The patients, patient's 1 parents and the mother of patient 2 underwent genetic testing. The molecular study included polymerase chain reaction and sequencing of the entire coding region, including the adjacent intronic regions, of the MTMR13/SBF2 gene (chromosome 11). Reference sequence: NM_030962.3 with the A of the initial ATG in position 1.

A frameshift/truncating homozygous novel mutation, variant c.5073_5074del (p.Ser1692Tyrfs*42), was found in a homozygous state in Patients 1 and 2 and in a heterozygous state in patient 1's parents and the mother of Patient 2.

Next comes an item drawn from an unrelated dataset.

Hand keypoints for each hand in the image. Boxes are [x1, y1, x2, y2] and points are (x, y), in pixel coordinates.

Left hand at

This mutation is predicted to be pathogenic as it introduces a premature stop codon, producing a truncated protein.

Discussion

These two Portuguese patients with CMT4B2 present a classical CMT phenotype: clinical onset of a sensorimotor peripheral neuropathy in the first decade of life, which was slowly progressive, predominantly motor and severe distally in the upper and lower limbs and associated feet deformities. There was no proximal muscle weakness, sensory symptoms have never been a major complaint and there was no sensory ataxia, cognitive impairment or psychiatric symptoms. The patients are still able to walk without support and are engaged on a productive life. A generalized demyelinating sensorimotor neuropathy was present in the neurophysiologic studies.

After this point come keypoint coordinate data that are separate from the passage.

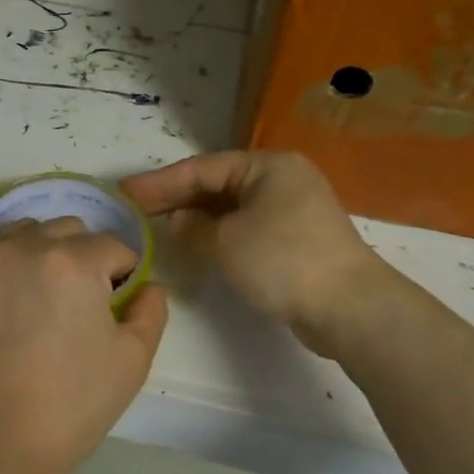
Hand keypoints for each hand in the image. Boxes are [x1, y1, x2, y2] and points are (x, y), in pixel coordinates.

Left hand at [0, 210, 168, 473]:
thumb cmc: (71, 404)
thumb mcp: (133, 361)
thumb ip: (152, 311)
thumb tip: (147, 285)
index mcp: (77, 262)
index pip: (113, 248)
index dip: (120, 278)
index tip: (112, 310)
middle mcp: (29, 246)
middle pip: (69, 231)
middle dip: (82, 260)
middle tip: (74, 306)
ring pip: (22, 228)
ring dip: (36, 250)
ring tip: (33, 293)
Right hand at [121, 151, 394, 353]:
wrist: (348, 307)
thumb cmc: (282, 260)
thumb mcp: (227, 240)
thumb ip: (194, 227)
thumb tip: (179, 222)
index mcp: (267, 166)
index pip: (202, 168)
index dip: (161, 182)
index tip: (126, 193)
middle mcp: (281, 180)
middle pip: (216, 185)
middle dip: (176, 198)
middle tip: (135, 210)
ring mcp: (291, 210)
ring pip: (231, 208)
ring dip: (196, 218)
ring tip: (158, 227)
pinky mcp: (294, 240)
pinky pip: (245, 228)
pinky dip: (218, 234)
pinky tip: (196, 245)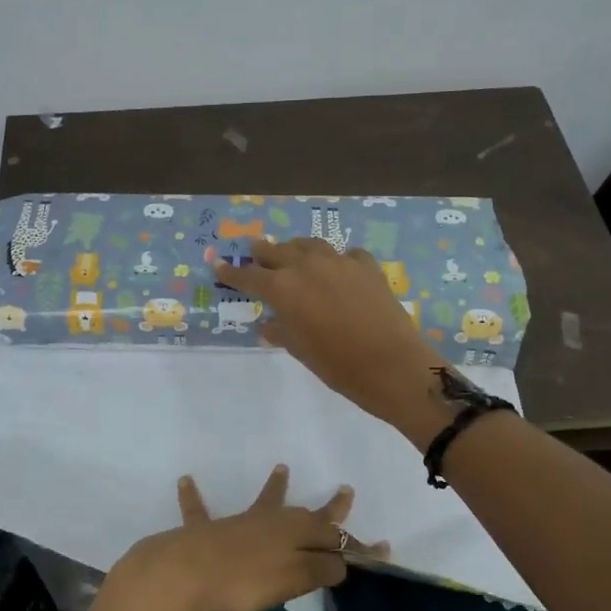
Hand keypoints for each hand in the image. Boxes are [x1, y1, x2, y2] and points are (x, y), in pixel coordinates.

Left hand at [111, 465, 383, 610]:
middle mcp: (269, 522)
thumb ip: (319, 569)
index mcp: (294, 534)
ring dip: (274, 488)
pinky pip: (199, 511)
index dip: (358, 547)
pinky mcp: (204, 532)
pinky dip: (193, 497)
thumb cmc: (245, 581)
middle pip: (305, 515)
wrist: (186, 573)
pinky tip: (185, 480)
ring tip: (282, 468)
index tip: (383, 550)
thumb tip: (341, 561)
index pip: (335, 538)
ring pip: (261, 503)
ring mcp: (237, 523)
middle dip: (328, 510)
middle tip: (346, 492)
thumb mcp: (293, 580)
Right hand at [217, 238, 444, 428]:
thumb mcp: (301, 350)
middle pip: (276, 251)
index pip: (248, 276)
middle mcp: (307, 266)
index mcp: (283, 288)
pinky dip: (335, 259)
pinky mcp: (367, 267)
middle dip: (261, 254)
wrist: (392, 365)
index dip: (231, 273)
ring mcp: (339, 262)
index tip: (218, 267)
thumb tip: (270, 324)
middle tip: (253, 254)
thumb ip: (281, 331)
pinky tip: (338, 269)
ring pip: (309, 245)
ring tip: (291, 254)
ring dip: (295, 249)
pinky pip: (345, 254)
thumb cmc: (338, 365)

The characteristic histological feature of CMT4B2 is a markedly irregular contour and thickness of the myelin sheaths related to the presence of irregular myelin foldings, associated with marked reduction in the density of large myelinated fibers, segmental demyelination, and numerous onion bulb formations (6, 15). This pathologic feature is not unique to CMT4B2. The demyelinating nature of CMT4B can be easily confirmed by neurophysiologic techniques and nerve biopsies are exceptionally performed to confirm the demyelinating nature of the neuropathy.

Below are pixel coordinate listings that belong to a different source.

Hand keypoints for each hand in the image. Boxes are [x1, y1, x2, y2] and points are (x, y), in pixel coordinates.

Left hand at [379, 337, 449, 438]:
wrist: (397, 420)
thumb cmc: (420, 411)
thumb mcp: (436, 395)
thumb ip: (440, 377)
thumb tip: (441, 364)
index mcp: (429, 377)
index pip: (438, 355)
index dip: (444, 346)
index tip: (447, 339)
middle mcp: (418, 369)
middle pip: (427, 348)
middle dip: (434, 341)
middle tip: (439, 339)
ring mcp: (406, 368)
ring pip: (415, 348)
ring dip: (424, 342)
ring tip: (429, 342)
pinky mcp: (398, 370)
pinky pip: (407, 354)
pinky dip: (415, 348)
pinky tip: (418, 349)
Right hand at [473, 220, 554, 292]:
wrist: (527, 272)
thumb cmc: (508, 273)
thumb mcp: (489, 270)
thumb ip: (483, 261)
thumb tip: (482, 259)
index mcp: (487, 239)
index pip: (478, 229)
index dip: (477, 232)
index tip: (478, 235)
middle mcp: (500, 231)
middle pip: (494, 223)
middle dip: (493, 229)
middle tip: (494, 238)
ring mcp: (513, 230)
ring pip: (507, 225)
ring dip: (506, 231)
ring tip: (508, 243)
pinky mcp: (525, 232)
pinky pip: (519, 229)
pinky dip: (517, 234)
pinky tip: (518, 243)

Congenital glaucoma associated with a demyelinating CMT was reported in three members of a Brazilian family of Turkish ancestry (8). Early-onset glaucoma with a demyelinating CMT was later reported in families from Japan (10), Tunisia and Morocco (9). The affected members of these consanguineous families had nonsense mutations of the MTMR13/SBF2 gene, while CMT4B2 families without congenital or early-onset glaucoma had other types of mutations (in-frame deletions and mutations in the splicing site of the MTMR13/SBF2 gene) (6, 16). A genotype-phenotype correlation and a pathogenic mechanism were suggested, with nonsense mutations associated with complete absence of MTMR13/SBF2 protein and a partially functional protein in the other type mutations, capable of preventing the development of glaucoma, but not peripheral neuropathy (17). The mutation found in the Portuguese patients compromises the normal function of the MTMR13/SBF2 protein. It causes a premature stop codon, therefore it has the same consequence of the previously reported nonsense type of mutations related with the presence of congenital/early-onset glaucoma. Surprisingly, the glaucoma is not present in the female patient, which suggested that other genetic or epigenetic factors rather than this particular mutation could be responsible for the development of glaucoma.